Patel observes that agent networks are especially important for businesses focused on semi-urban and rural customers. Elevar portfolio company Niro provides consumer loan products to first-time and low-credit borrowers through other financial services partners and consumer websites. Because it largely targets urban and peri-urban customers, it’s able to take a more direct to consumer approach than peers like Sarvagram that operate primarily in rural areas. The non-bank lender allows customers to apply for loans on its mobile app but still largely relies on a physical branch network and in-house loan officers that work directly with rural households. 

Bike Bazaar falls in the middle: The company provides financing for two-wheelers – the most common type of vehicle on India’s roadways – through bike aggregators and shop owners, which also offer maintenance, repairs and other services. 

Building on natural behavior

B2B and B2B2C models in many cases offer a clearer pathway for fintech ventures to scaling impact and achieving business sustainability. 

“Going direct to consumers is often too expensive,” says Patel. 

Plus, she adds, “Instead of completely dismantling the middle men, you’re bringing them in and giving them a slice of the economic pie.” 

Sukhiba in Kenya started out as an e-commerce platform that allowed “group buying” so that people could take advantage of discounts for buying daily essentials in bulk. Before it launched last year, it sunk a lot of time and energy into a fancy app that just couldn’t compete with the much simpler and ubiquitous Whatsapp messaging app.

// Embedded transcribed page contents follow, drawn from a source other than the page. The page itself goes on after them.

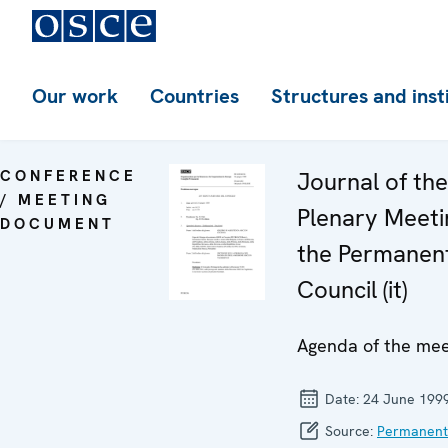
Our work
Countries
Structures and inst
CONFERENCE
Journal of th
/ MEETING
Plenary Meeti
DOCUMENT
the Permanen
Council (it)
Agenda of the mee
Date:
24 June 199
Source:
Permanent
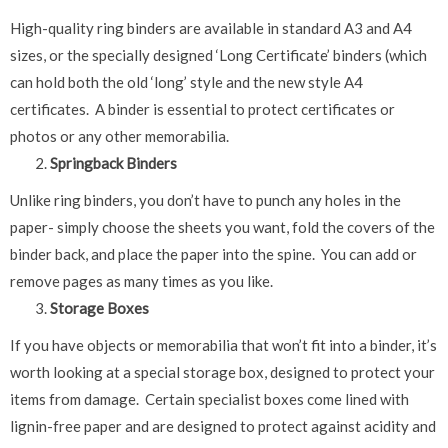
High-quality ring binders are available in standard A3 and A4
sizes, or the specially designed ‘Long Certificate’ binders (which
can hold both the old ‘long’ style and the new style A4
certificates. A binder is essential to protect certificates or
photos or any other memorabilia.
Springback Binders
Unlike ring binders, you don’t have to punch any holes in the
paper- simply choose the sheets you want, fold the covers of the
binder back, and place the paper into the spine. You can add or
remove pages as many times as you like.
Storage Boxes
If you have objects or memorabilia that won’t fit into a binder, it’s
worth looking at a special storage box, designed to protect your
items from damage. Certain specialist boxes come lined with
lignin-free paper and are designed to protect against acidity and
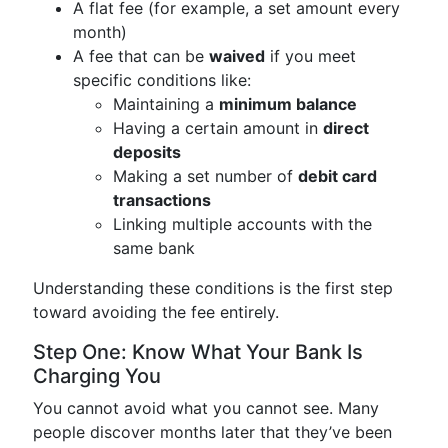
A flat fee (for example, a set amount every
month)
A fee that can be
waived
if you meet
specific conditions like:
Maintaining a
minimum balance
Having a certain amount in
direct
deposits
Making a set number of
debit card
transactions
Linking multiple accounts with the
same bank
Understanding these conditions is the first step
toward avoiding the fee entirely.
Step One: Know What Your Bank Is
Charging You
You cannot avoid what you cannot see. Many
people discover months later that they’ve been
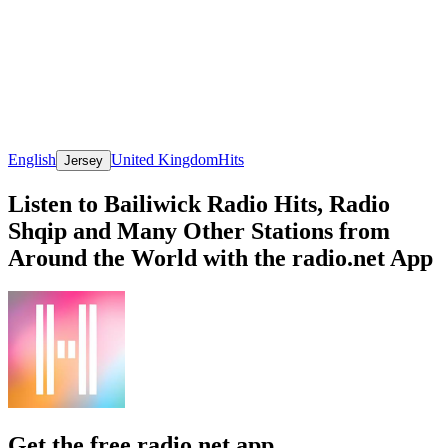
English
United Kingdom
Hits
Jersey
Listen to Bailiwick Radio Hits, Radio
Shqip and Many Other Stations from
Around the World with the radio.net App
Get the free radio.net app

“Eventually people would only talk to us on Whatsapp. They’d say I need 10 units of sugar or five units of oil, or they’d ask us what discounts were happening,” recalls Sukhiba founder Ananth Gudipati. “People’s natural behavior for engagement was all on Whatsapp.”

Sukhiba scrapped the e-commerce idea and focused instead on designing a way to integrate ordering and payments into Whatsapp. Distribution agents for large product companies would be able to use Sukhiba to complete orders for their clients directly through the app. 

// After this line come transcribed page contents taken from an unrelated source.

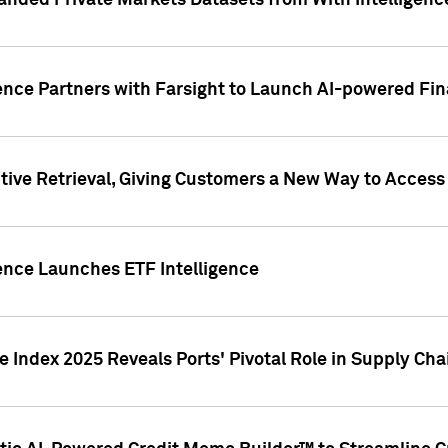
nded Private Markets Datasets from With Intelligence
ence Partners with Farsight to Launch AI-powered Fina
ive Retrieval, Giving Customers a New Way to Access
ence Launches ETF Intelligence
 Index 2025 Reveals Ports' Pivotal Role in Supply Chai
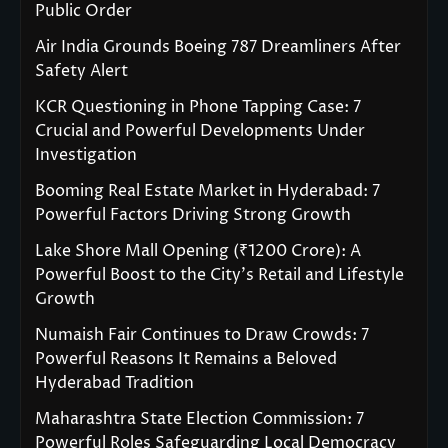
Public Order
Air India Grounds Boeing 787 Dreamliners After
Safety Alert
KCR Questioning in Phone Tapping Case: 7
Crucial and Powerful Developments Under
Investigation
Booming Real Estate Market in Hyderabad: 7
Powerful Factors Driving Strong Growth
Lake Shore Mall Opening (₹1200 Crore): A
Powerful Boost to the City’s Retail and Lifestyle
Growth
Numaish Fair Continues to Draw Crowds: 7
Powerful Reasons It Remains a Beloved
Hyderabad Tradition
Maharashtra State Election Commission: 7
Powerful Roles Safeguarding Local Democracy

The company started piloting the new model in May of this year with Darling Africa, a company that manufactures hair weaves and braids, to help them sell their products to small hair salons in Kenya. By September, Darling’s agents were managing sales to more than 10,000 women-owned hair salons through Sukhiba. The company is also working with large retailers and agribusinesses. 

Sales agents for these companies who could close sales with 50 shops or business owners in a month can now complete transactions with hundreds more using Sukhiba’s CRM interface, says Gudipati. “We can say to [our partners], our interface helps you expand not by replacing your sales people, but by making them more efficient.”

Learning curves

Sukhiba in August closed a small investment round from Accion Venture Lab, Quona Capital and other investors eager to help it build on its B2B model and to expand into financial services. Investors that had supported its e-commerce business were more skeptical of the business pivot; the team had to educate those investors on why the direct model would have been difficult to sustain and grow. 

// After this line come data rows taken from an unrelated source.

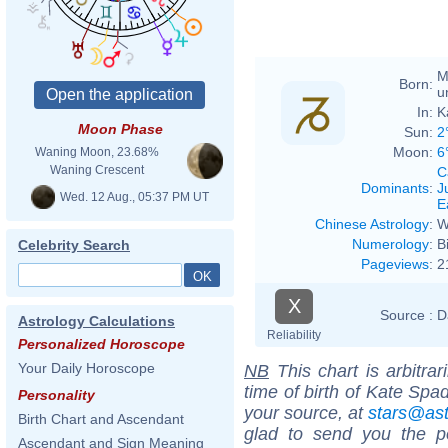
M
Born:
u
In:
K
Moon Phase
Sun:
2
Moon:
6
Waning Moon, 23.68%
Waning Crescent
C
Dominants
:
J
Wed. 12 Aug., 05:37 PM UT
E
Chinese Astrology
:
W
Numerology
:
B
Celebrity Search
Pageviews
:
2
X
Source :
D
Astrology Calculations
Reliability
Personalized Horoscope
Your Daily Horoscope
NB
This chart is arbitrar
time of birth of Kate Spa
Personality
your source, at
stars@as
Birth Chart and Ascendant
glad to send you the por
Ascendant and Sign Meaning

“Those models suffer from high acquisition and low retention because they’re not meeting people’s natural behaviors,” says Gudipati. It was a big ask to get users to download a new app and then guide them on how to use it. And to get them to do business with a new entity. 

“We should not forget the strength of the relationship to a retail sales staff or supplier,” he says. 

Adds Parbhoo, “These sales agents are critical players in the distribution supply chain, so providing relevant technology to help them do their jobs is a powerful and, we believe, impactful pathway to financial inclusion for the many micro and small businesses those agents ultimately reach.”